(TASK TO COMPLETE): Your answer must be the exact lines from the one with "none -> <div>" to the end of the data, both included, with no pictures.
START DATA FOR ANALYSIS
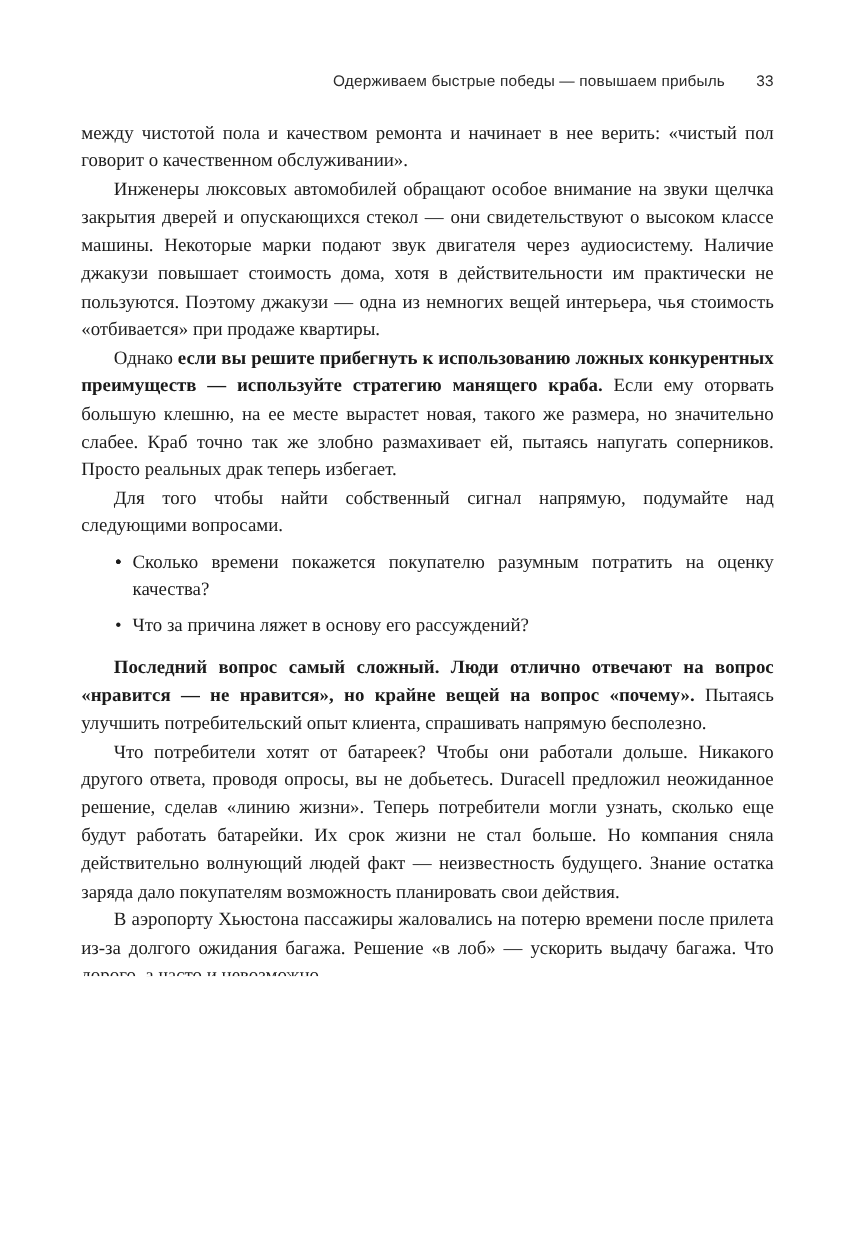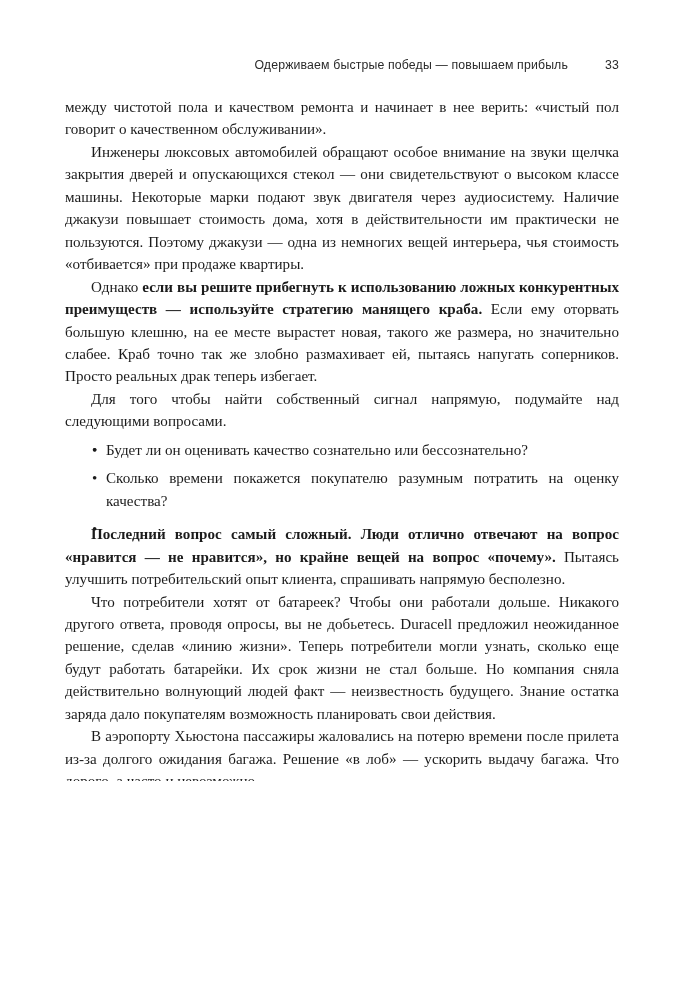"33" .running-head-folio { margin-left: 34px -> 22px }
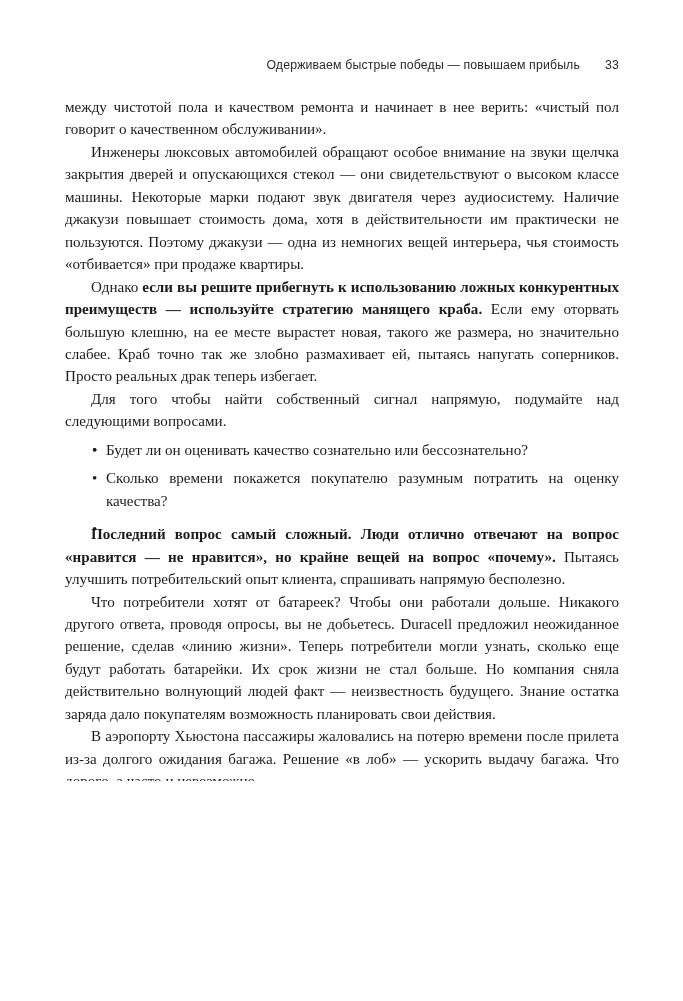"Будет ли он оценивать качество" span { html: <span>Будет ли он оценивать качество сознательно или бессознательно?</span> -> none }
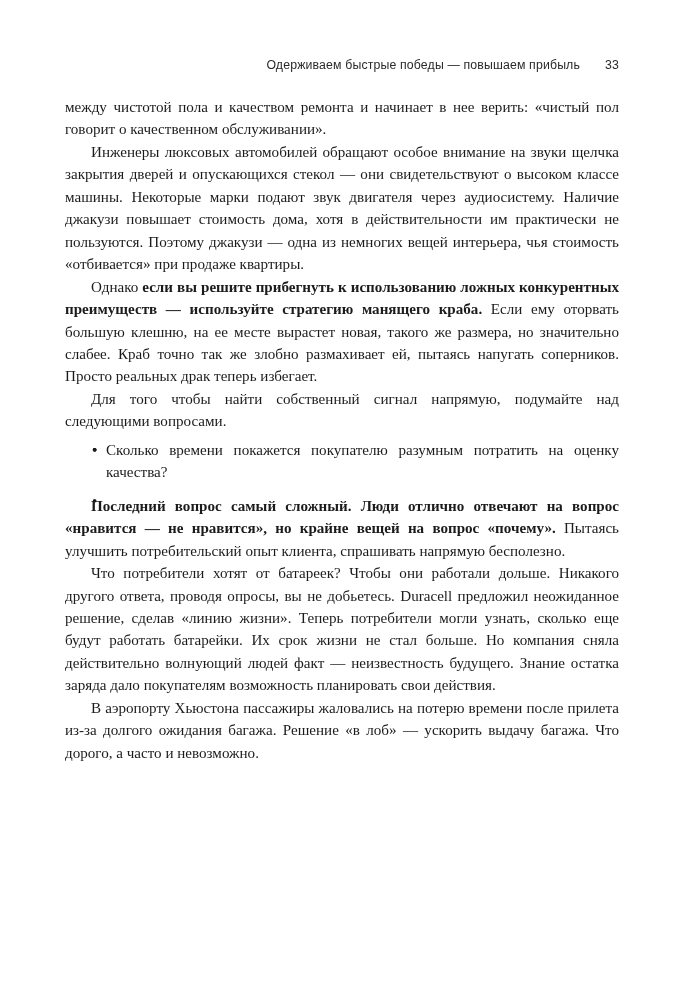"Что за причина ляжет в" span { html: none -> <span>Что за причина ляжет в основу его рассуждений?</span> }
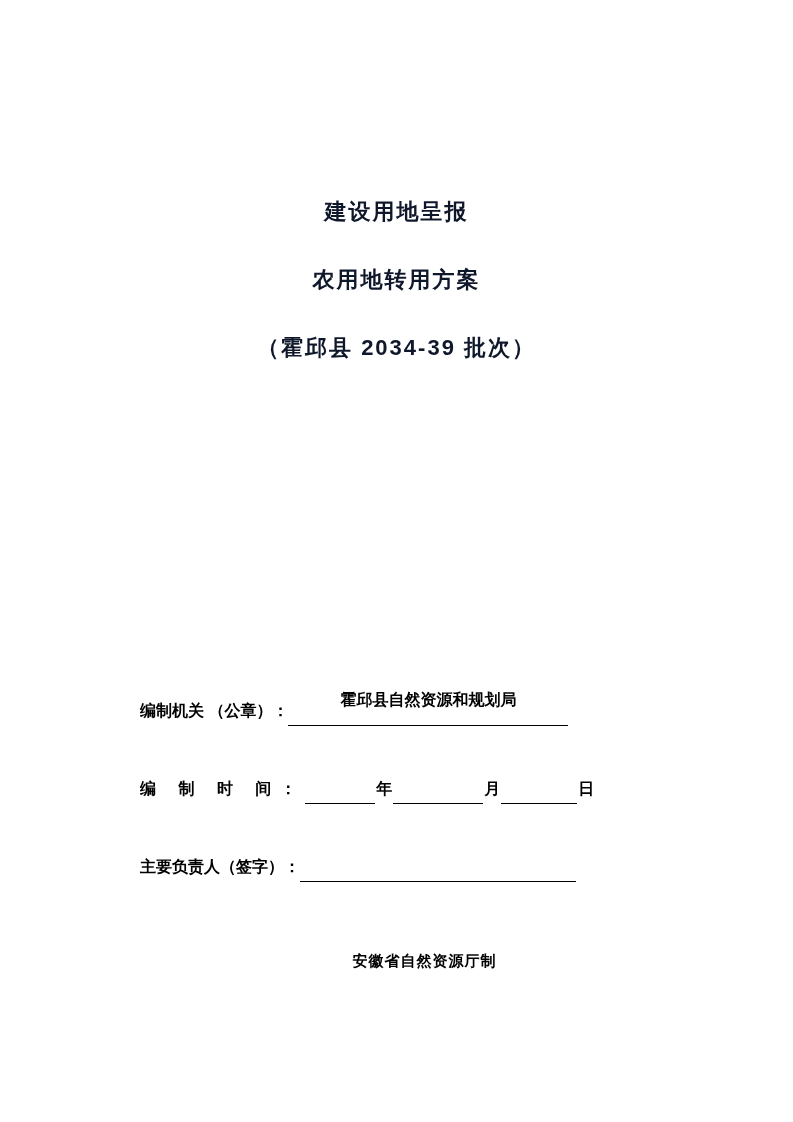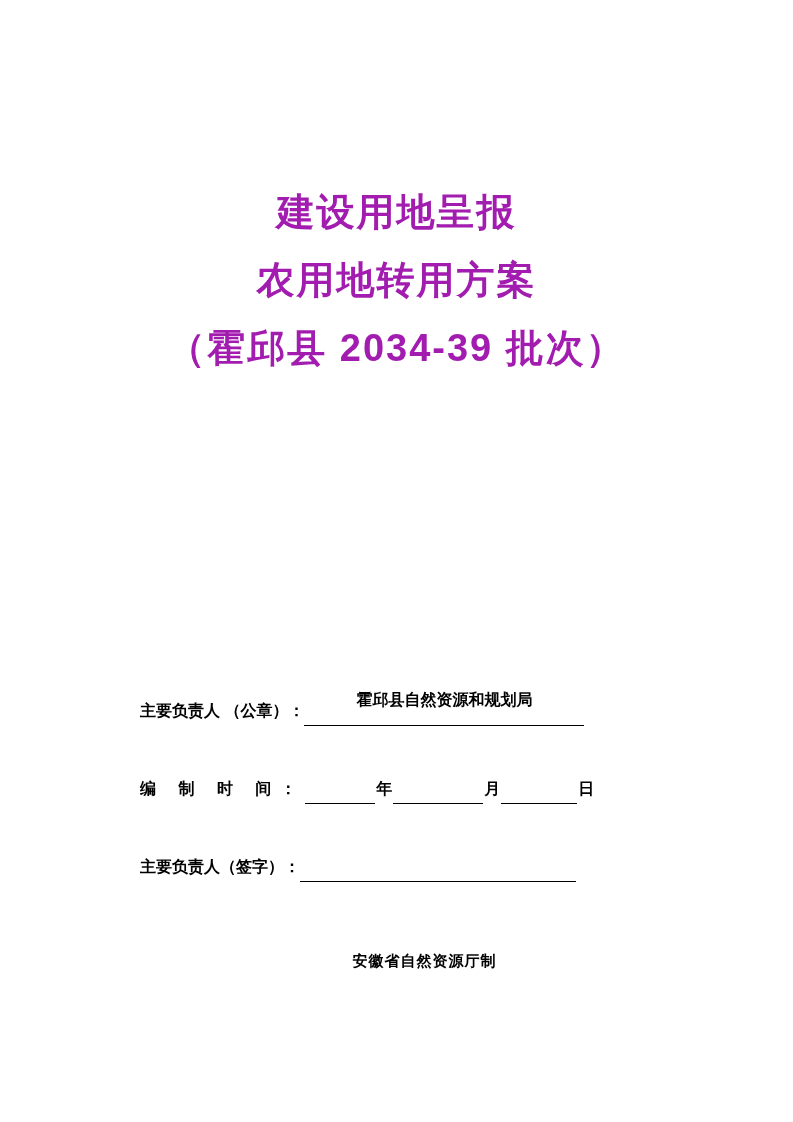"建设用地呈报" .title-line { color: #a21caf -> #0f172a; font-size: 38px -> 22px }
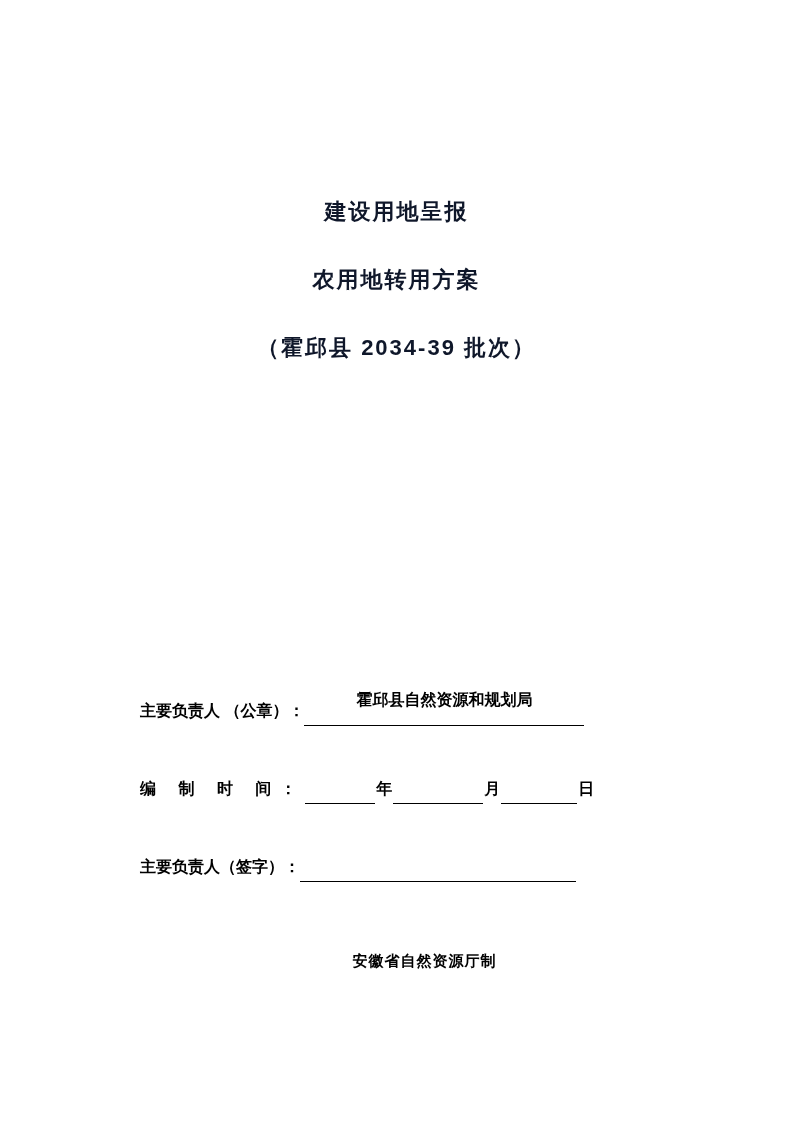"主要负责人 （公章）：" span.form-label { text: 主要负责人 -> 编制机关 }
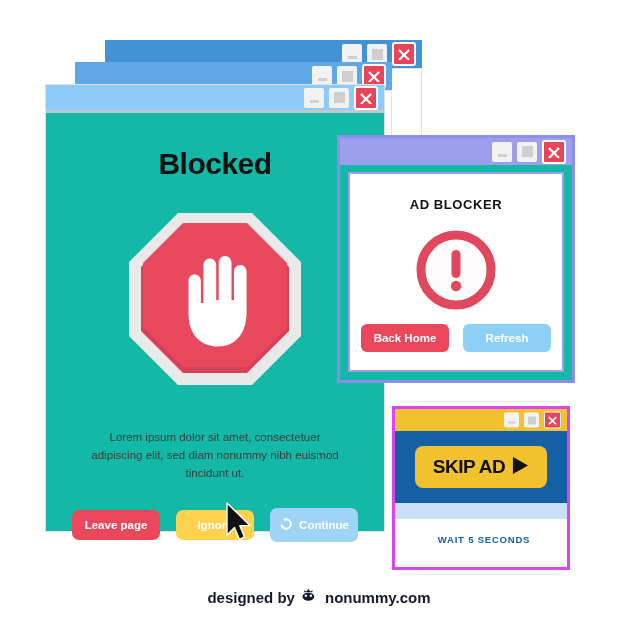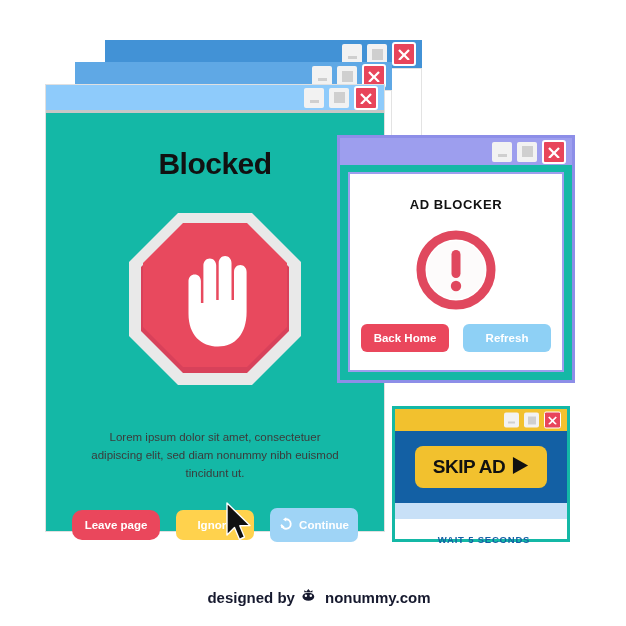"SKIP AD" #skipad-window { border: 3px solid #14b8a6 -> 3px solid #d946ef; height: 136px -> 164px }
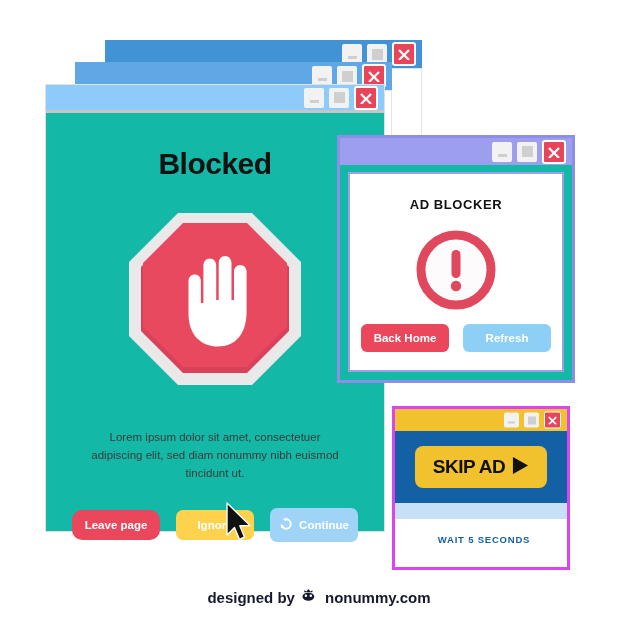"Leave page" #btn-leave { border-radius: 10px -> none }
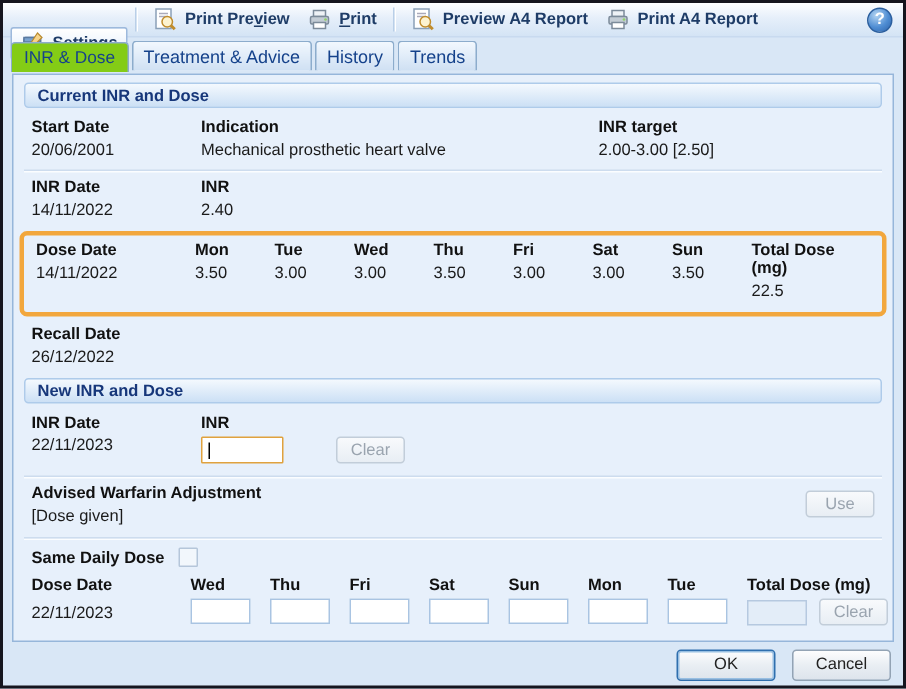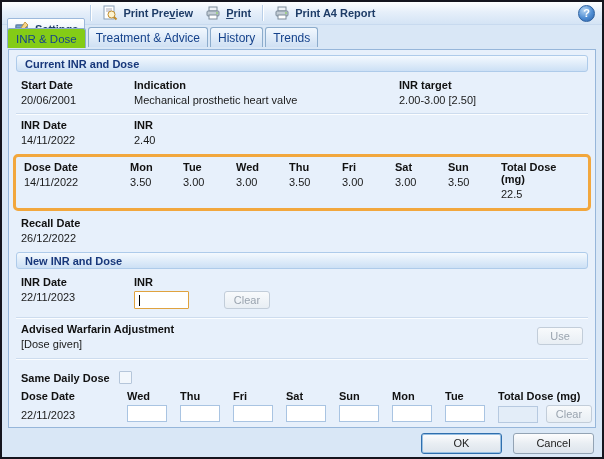"Preview A4 Report" div.tb-btn { html: none -> <div> <span> <svg> <rect></rect> <line></line> <line></line> <circle></circle> <line></line> </svg> </span> <span>Preview A4 Report</span> </div> }
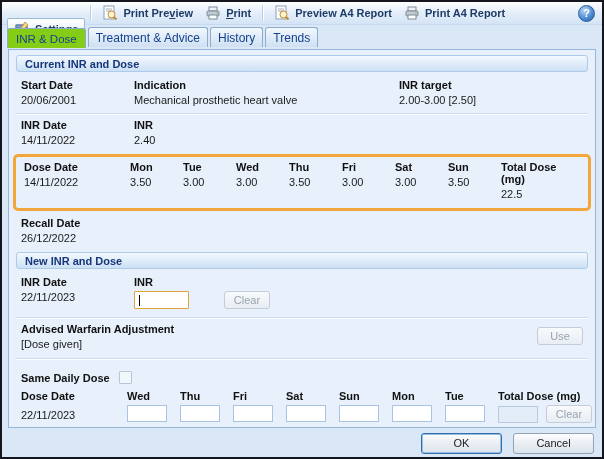"Same Daily Dose" .samedaily { padding: 11px 5px 4px -> 5px 5px 4px }
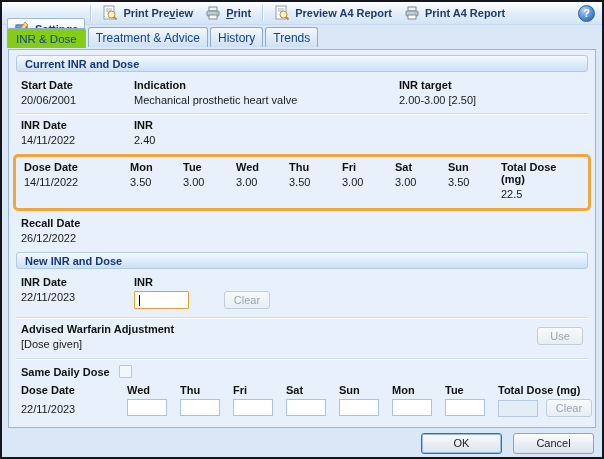"OK" .btn { width: 81px -> 66px }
END DATA FOR ANALYSIS
(ANSWER SECTION):
"Preview A4 Report" div.tb-btn { html: none -> <div> <span> <svg> <rect></rect> <line></line> <line></line> <circle></circle> <line></line> </svg> </span> <span>Preview A4 Report</span> </div> }
"Same Daily Dose" .samedaily { padding: 11px 5px 4px -> 5px 5px 4px }
"OK" .btn { width: 81px -> 66px }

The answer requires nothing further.